_Required work_: Extend the parliamentary notes on the 18 July 2018 Commons debate about the future relationship between the UK and the EU, starting right after the final sentence shown.

2018 09 – Parliamentary Notes

Parliament Notes

by Dick Barry

Future Relationship Between the UK and the EU 18 July 2018

The opening speech by Dominic Raab, Secretary of State for Exiting the EU, has been omitted to enable inclusion of Keir Starmer’s reply for Labour.

Keir Starmer (Holborn and St Pancras) (Lab) The Prime Minister insists that her Brexit plan will deliver a “smooth and orderly” exit from the EU. Anyone looking in over these past few weeks will be bound to conclude that nothing could be further from the truth. The Chequers agreement took two years to reach and two days to unravel and, even in the past hour and a half, the Secretary of State for Exiting the European Union has said that we should get behind it. The right hon. Member for Uxbridge and South Ruislip called it the “miserable permanent limbo of Chequers”

to great cheering from that part of the Chamber.

A White Paper that should have been published before article 50 was invoked arrived late for the statement last week and, after this week’s votes, lies in tatters. There have been daily resignations and knife-edge votes, and we see a Government clinging on literally vote by vote by using, as I understand from last night, threats of no-confidence votes and of a general election to achieve a result and, it seems, by breaking pairing arrangements with an MP on maternity leave. I listened carefully to what the Prime Minister said about that earlier, but I ask the Secretary of State to explain how the Tory party chairman, the right hon. Member for Great Yarmouth (Brandon Lewis), accidentally voted on two crucial votes and yet managed, presumably deliberately, to abstain on the others as agreed.

_Source data_:
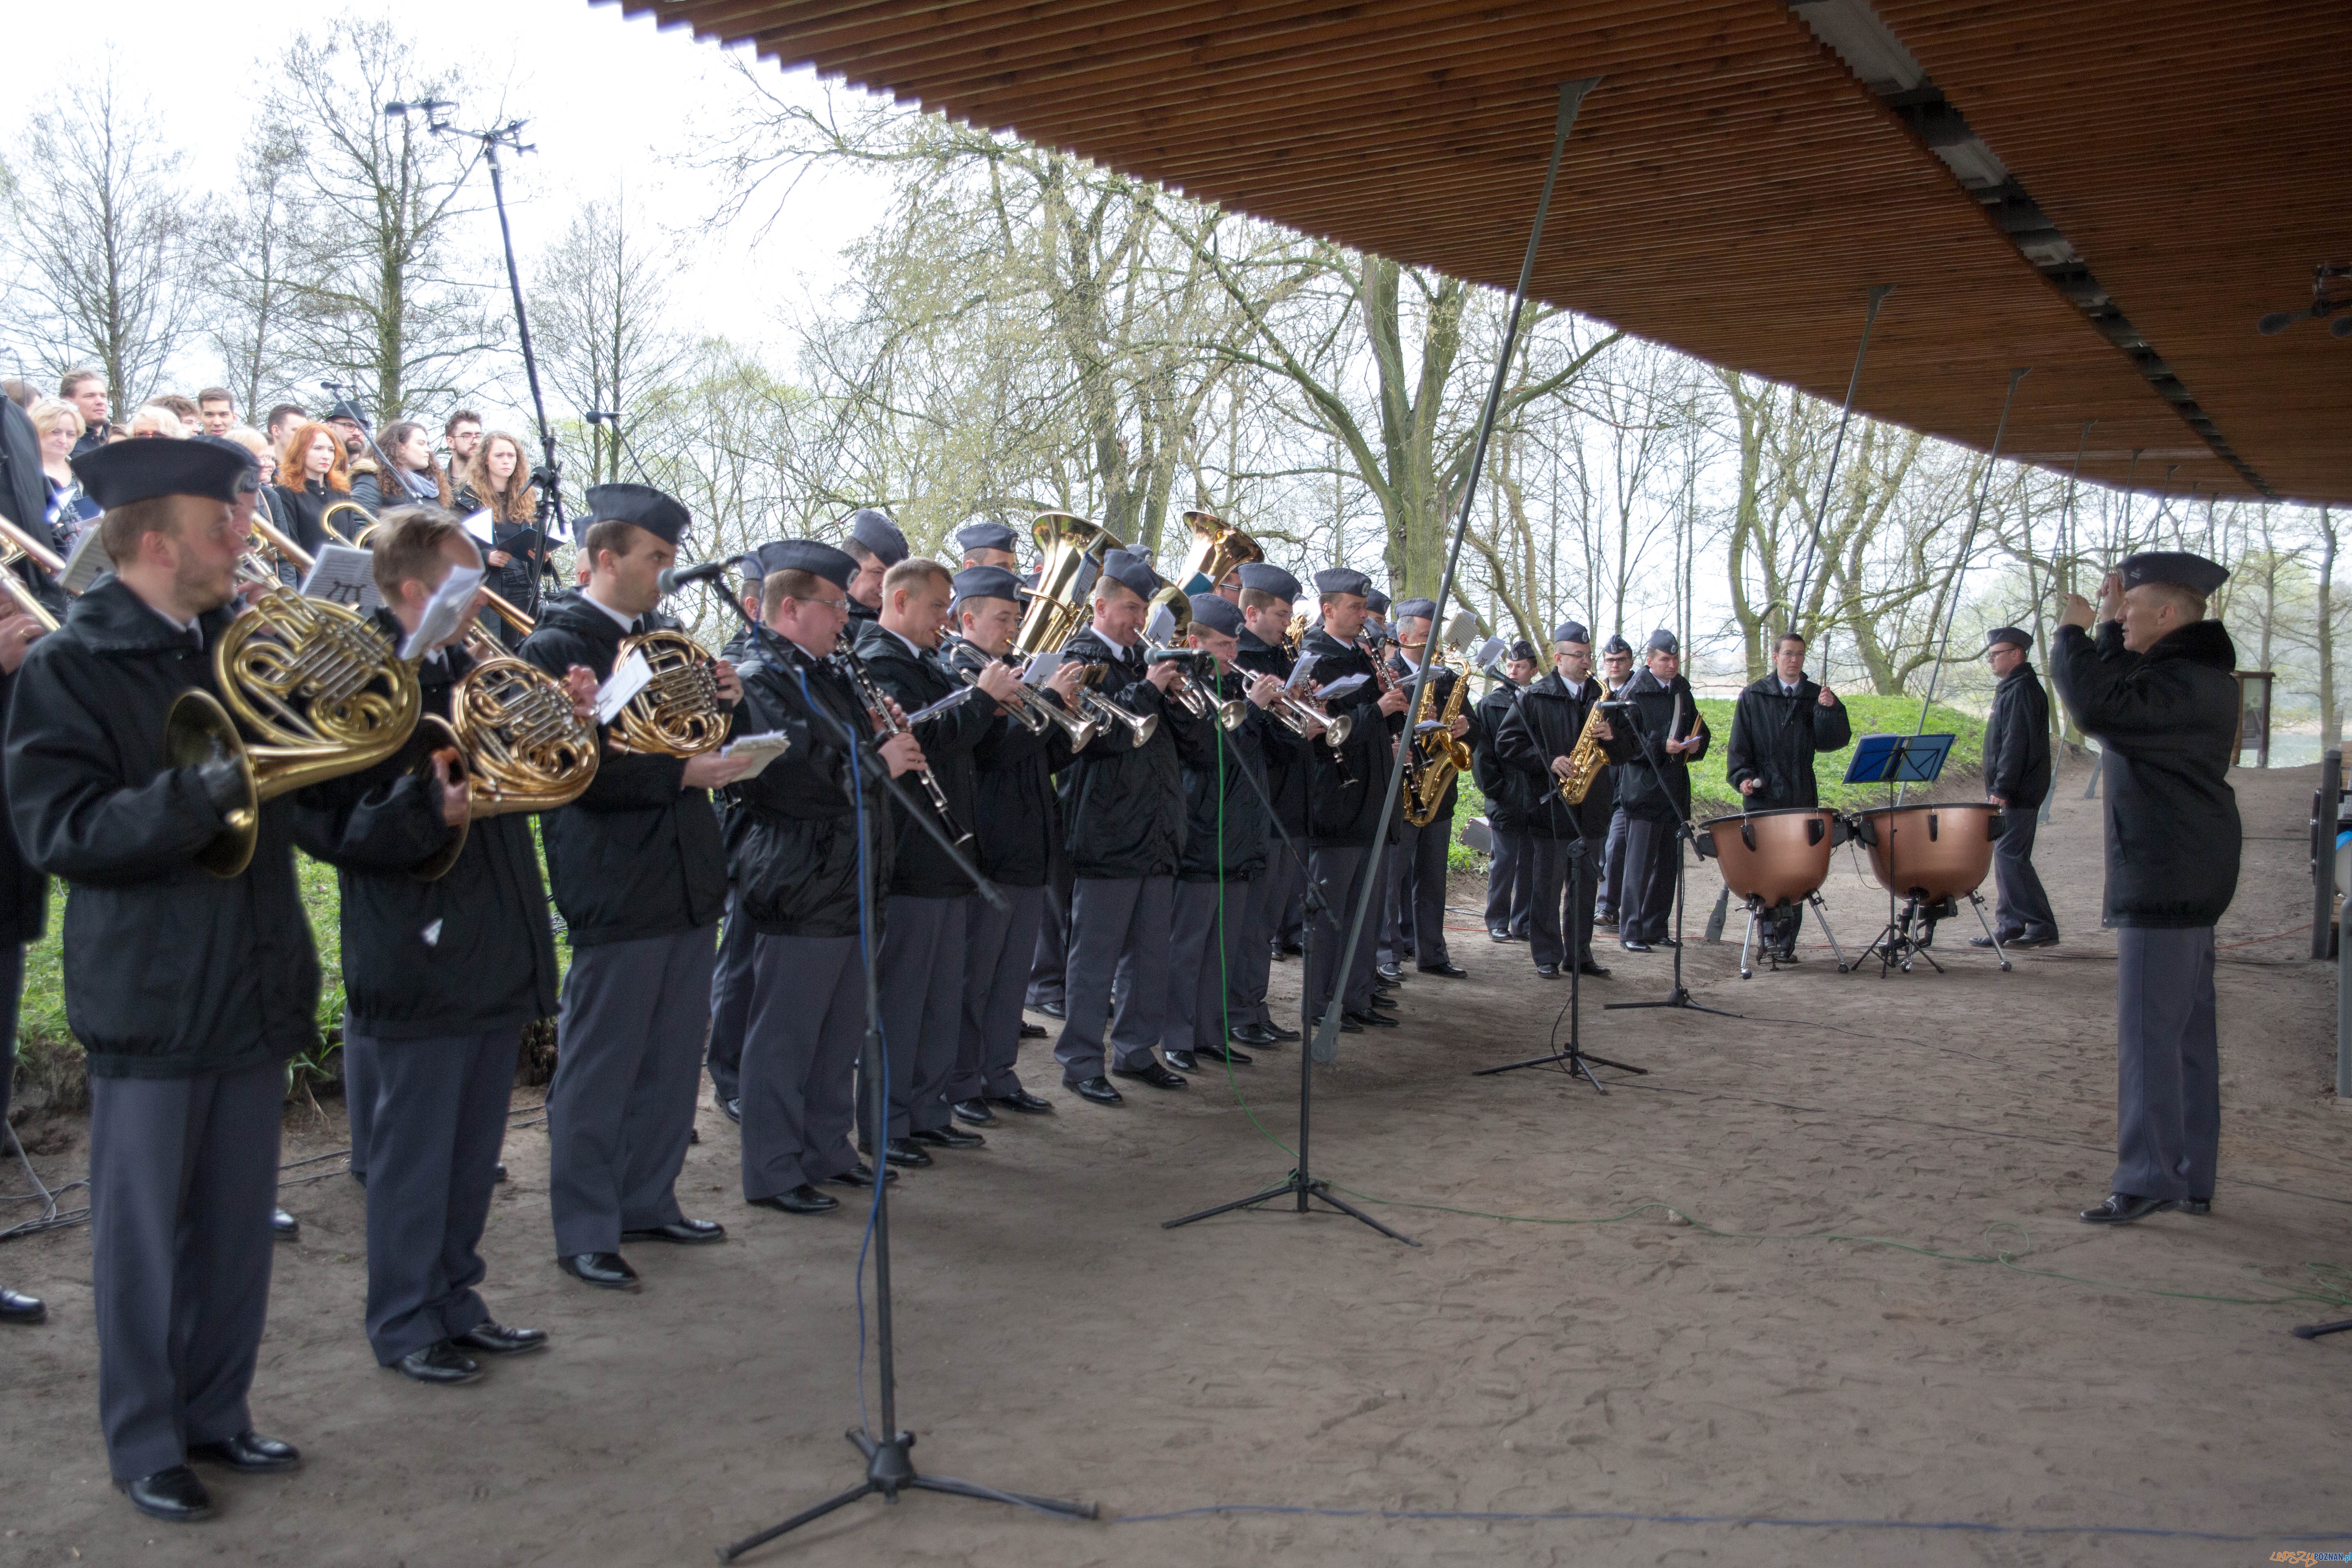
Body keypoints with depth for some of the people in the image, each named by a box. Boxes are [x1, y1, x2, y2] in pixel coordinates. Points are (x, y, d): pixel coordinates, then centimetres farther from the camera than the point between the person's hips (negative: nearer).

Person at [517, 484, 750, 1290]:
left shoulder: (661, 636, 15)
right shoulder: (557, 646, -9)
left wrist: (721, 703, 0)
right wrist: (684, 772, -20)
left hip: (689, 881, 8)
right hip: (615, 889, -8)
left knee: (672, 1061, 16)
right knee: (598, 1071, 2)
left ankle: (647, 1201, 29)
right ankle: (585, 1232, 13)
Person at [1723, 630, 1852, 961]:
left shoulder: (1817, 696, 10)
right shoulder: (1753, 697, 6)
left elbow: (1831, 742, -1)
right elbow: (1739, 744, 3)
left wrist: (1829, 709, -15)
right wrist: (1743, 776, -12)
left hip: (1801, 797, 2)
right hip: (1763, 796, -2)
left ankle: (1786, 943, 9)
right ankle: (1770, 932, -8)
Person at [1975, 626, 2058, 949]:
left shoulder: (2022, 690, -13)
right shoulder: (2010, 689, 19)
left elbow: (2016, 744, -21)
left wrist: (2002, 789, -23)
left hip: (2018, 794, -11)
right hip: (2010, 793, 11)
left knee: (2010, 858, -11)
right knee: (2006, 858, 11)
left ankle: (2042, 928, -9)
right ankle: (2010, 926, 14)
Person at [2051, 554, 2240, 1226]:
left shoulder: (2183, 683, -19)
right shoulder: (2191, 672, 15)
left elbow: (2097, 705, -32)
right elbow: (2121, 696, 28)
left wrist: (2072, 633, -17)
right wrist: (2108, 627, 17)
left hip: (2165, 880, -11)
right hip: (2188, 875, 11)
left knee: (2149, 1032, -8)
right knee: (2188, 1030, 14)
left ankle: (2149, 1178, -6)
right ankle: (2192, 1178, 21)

* * *

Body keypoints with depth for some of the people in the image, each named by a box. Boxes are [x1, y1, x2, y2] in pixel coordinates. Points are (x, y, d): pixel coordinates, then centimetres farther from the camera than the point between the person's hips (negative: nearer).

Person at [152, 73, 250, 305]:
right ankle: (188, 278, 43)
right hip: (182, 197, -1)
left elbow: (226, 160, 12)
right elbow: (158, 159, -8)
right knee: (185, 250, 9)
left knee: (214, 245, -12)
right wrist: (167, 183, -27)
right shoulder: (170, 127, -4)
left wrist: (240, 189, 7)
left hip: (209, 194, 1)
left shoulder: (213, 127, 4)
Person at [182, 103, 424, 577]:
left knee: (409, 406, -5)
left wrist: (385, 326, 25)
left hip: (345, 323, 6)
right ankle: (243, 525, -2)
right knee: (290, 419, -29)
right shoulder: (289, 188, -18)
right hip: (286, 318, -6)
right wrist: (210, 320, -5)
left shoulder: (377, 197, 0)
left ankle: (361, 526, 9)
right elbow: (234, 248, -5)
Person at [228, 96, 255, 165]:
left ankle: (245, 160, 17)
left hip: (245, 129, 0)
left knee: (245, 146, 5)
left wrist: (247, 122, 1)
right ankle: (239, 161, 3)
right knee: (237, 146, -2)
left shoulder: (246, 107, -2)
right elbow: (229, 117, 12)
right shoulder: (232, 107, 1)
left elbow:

_Your response_:
Now the Secretary of State is trying to sell a White Paper that he had not seen until last week and in which, in many respects, it is hard to believe he really believes. It is already dead in the water. That is before he has even had the chance to meet Michel Barnier.

Although some Brexiteers predicted that the negotiations with the EU would be the easiest in history—that was the Secretary of State for International Trade—and that new trade agreements would be signed by March 2019 with countries totalling 10 times the geographical size of the EU, which was the corker from the former Secretary of State for Exiting the European Union, most of us recognised that, in honesty, the Brexit process would be very complicated and very difficult. I have always accepted that negotiating Brexit would be a challenge for any Government.​

What we have seen in the past few weeks is not just a weak Government struggling with the inevitable complexities of Brexit; this is simply the latest battle of a political party at war with itself. A war once contained in the Conservative party now threatens to engulf the country. For 30 years or more the Conservative party has been engaged in a civil war over Europe, and the national interest has been the collateral.

The European question has brought down the Conservative party’s last three Prime Ministers, and it could well bring down this one. Margaret Thatcher was completely at odds with her Cabinet on the exchange rate mechanism, and it eventually led to her downfall. John Major grappled with his Maastricht rebels, and we know how he referred to them. Indeed, that accidental recording of John Major’s comments has resonance today: “The real problem is one of a tiny majority…a party that is still harking back to a golden age that never was, and is now invented.”

Then we had David Cameron, the man who told his party to stop “banging on about Europe” before calling a referendum, losing it and then riding off into the sunset.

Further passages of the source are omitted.